The commercial property consultancy’s research into film and television production in the UK found that Scotland now accounts for around 15% of total stage space outside of London and the South East, with plans submitted for several other major purpose-built facilities.
Knight Frank said there has been a ‘flurry’ of activity in the sector, with Pioneer Film Studios in Glasgow – a former warehouse and whisky distillery – recently becoming Scotland’s newest and largest film studio. The facility provides up to 200,000 sq. ft. of studio space, as well as workshop and yard spaces.
In addition, a potential 44-acre, zero carbon campus at Gartcosh – Edinburgh Caledonian Film Studios – could provide up to an additional 305,000 sq. ft. of stage space, 168,000 sq. ft. of workshop space, and 10,000 sq. ft. of production offices.
Knight Frank explained that previous attempts at growing the film industry have been hindered by a shortage of purpose-built studio space – particularly in Edinburgh – with attempts to build new facilities challenged for decades by obstacles, such as land ownership and a lack of funding.
There has also been an increased appetite from investors for Scottish studio assets, with two major facilities changing hands last year. Wardpark Studios in Cumbernauld, previously the largest purpose-built film studio in Scotland, was acquired by Hackman Capital Partners and Square Mile Capital Management. Pyramid Business Park – a redeveloped manufacturing site which hosted the filming of the second season of Good Omens, Trainspotting T2, and Netflix’s Outlaw King – was also purchased by London and Regional during 2021.

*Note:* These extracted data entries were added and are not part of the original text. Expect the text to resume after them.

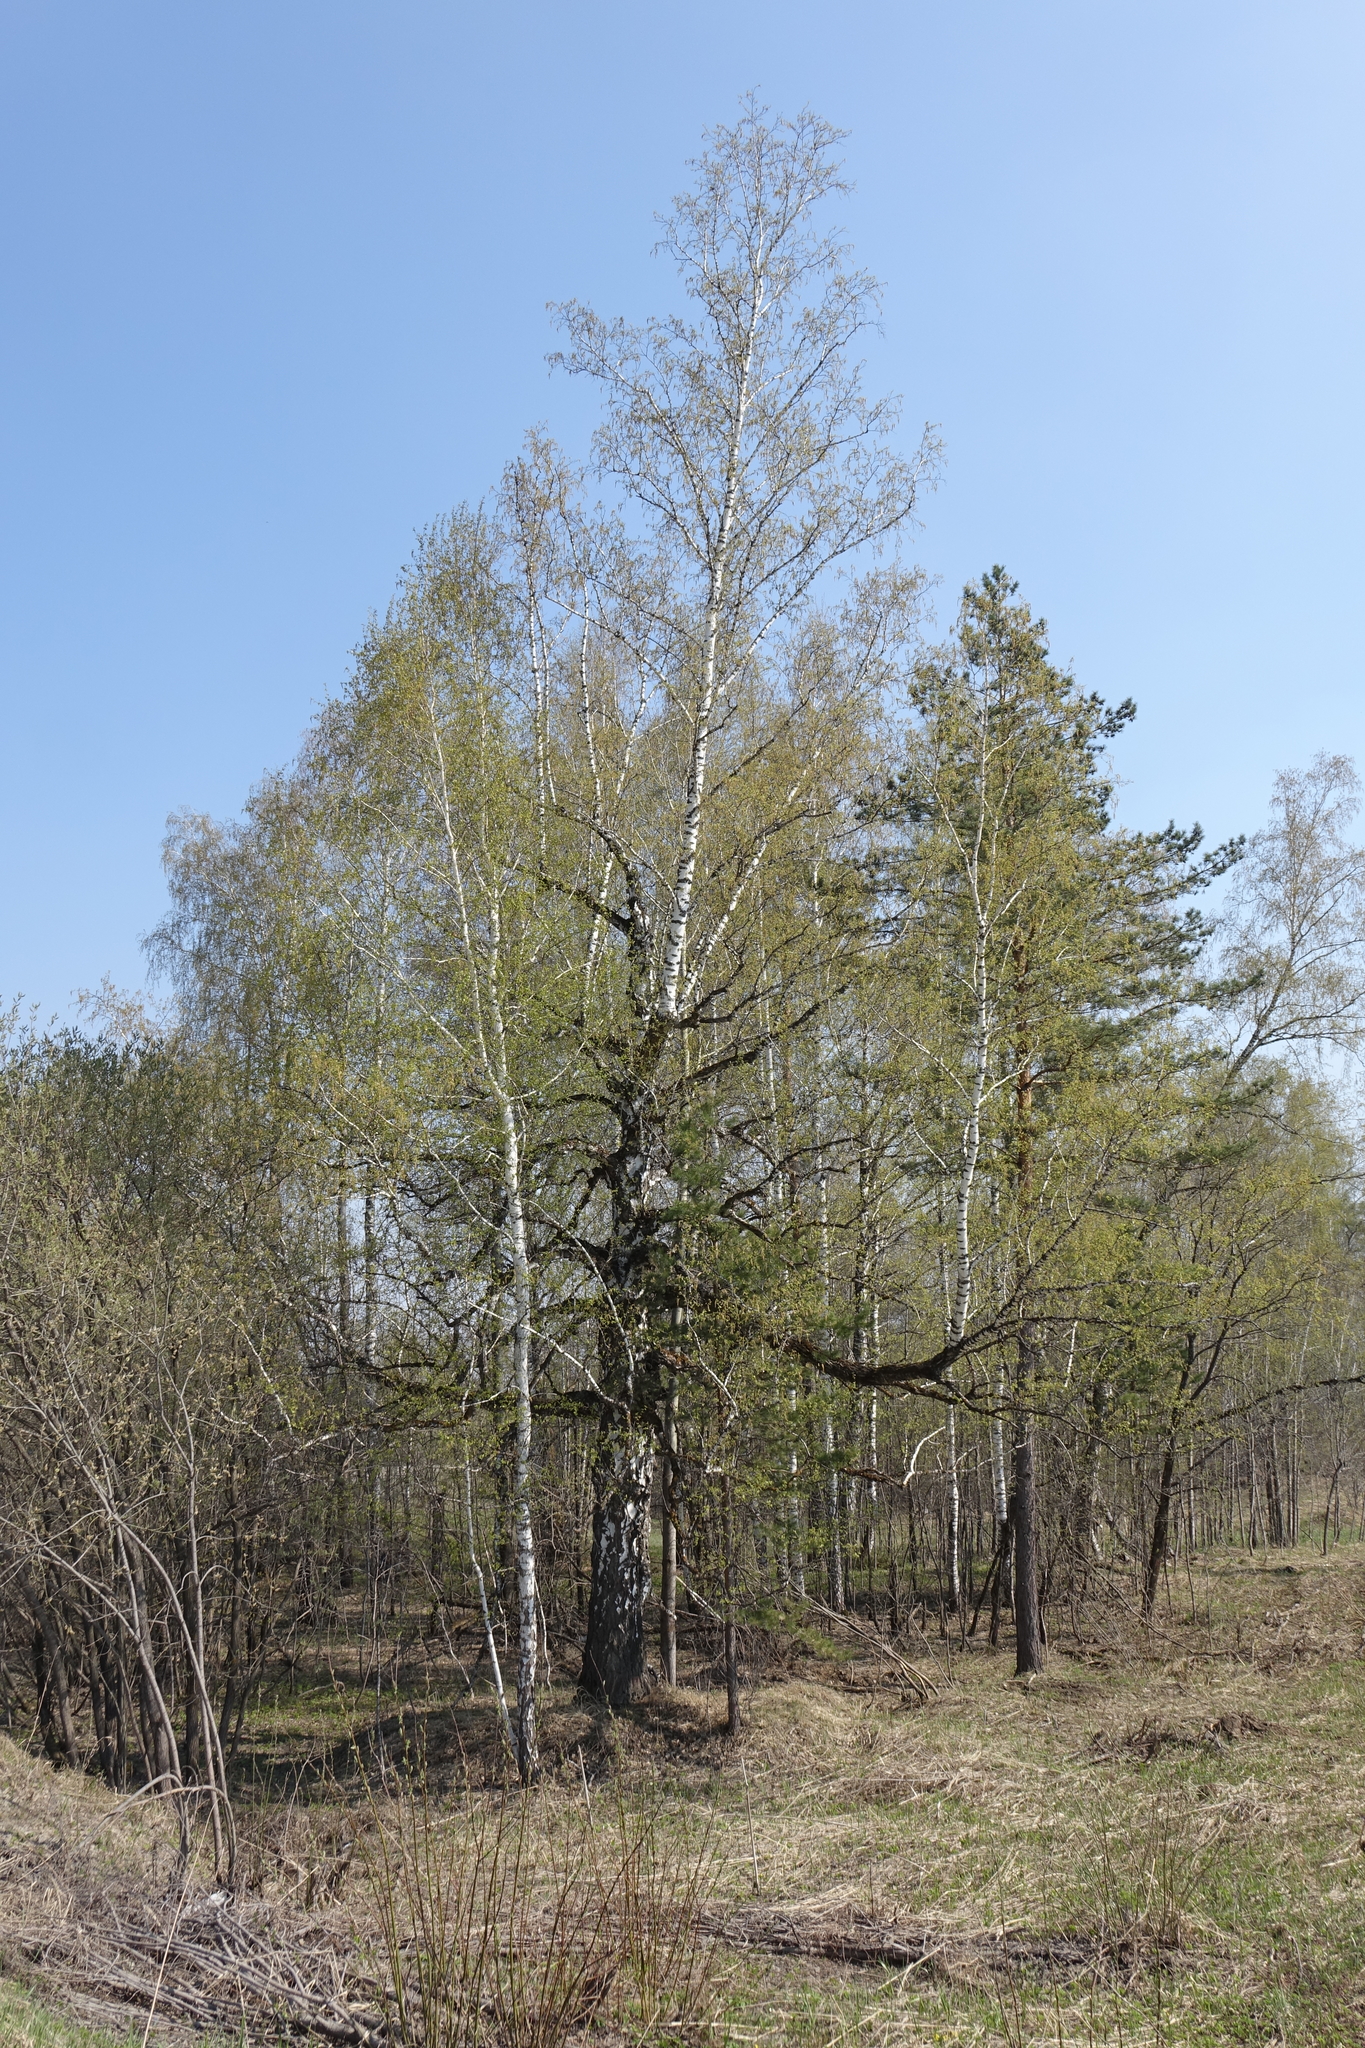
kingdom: Plantae
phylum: Tracheophyta
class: Magnoliopsida
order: Fagales
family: Betulaceae
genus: Betula
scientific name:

Alasdair Steele, head of Scotland commercial at Knight Frank, said, “There has been a steady rise in inward investment to Scotland’s film sector as more global productions choose Scotland’s natural landscape and scenery, strong creative sector, competitive tax credits and world class talent pool.
“We are now beginning to see the amount of studio space capable of facilitating more of these projects coming on stream and providing the long-missing piece of the puzzle, driving the vision for Scotland as a standout location on the world stage. With that tends to come opportunities for local economies and talent emerging from Scotland’s universities and colleges.
“It is highly encouraging to see how far the industry has come in recent years and, with more studio space on the way, we could see even more internationally successful feature films and high-end television productions.”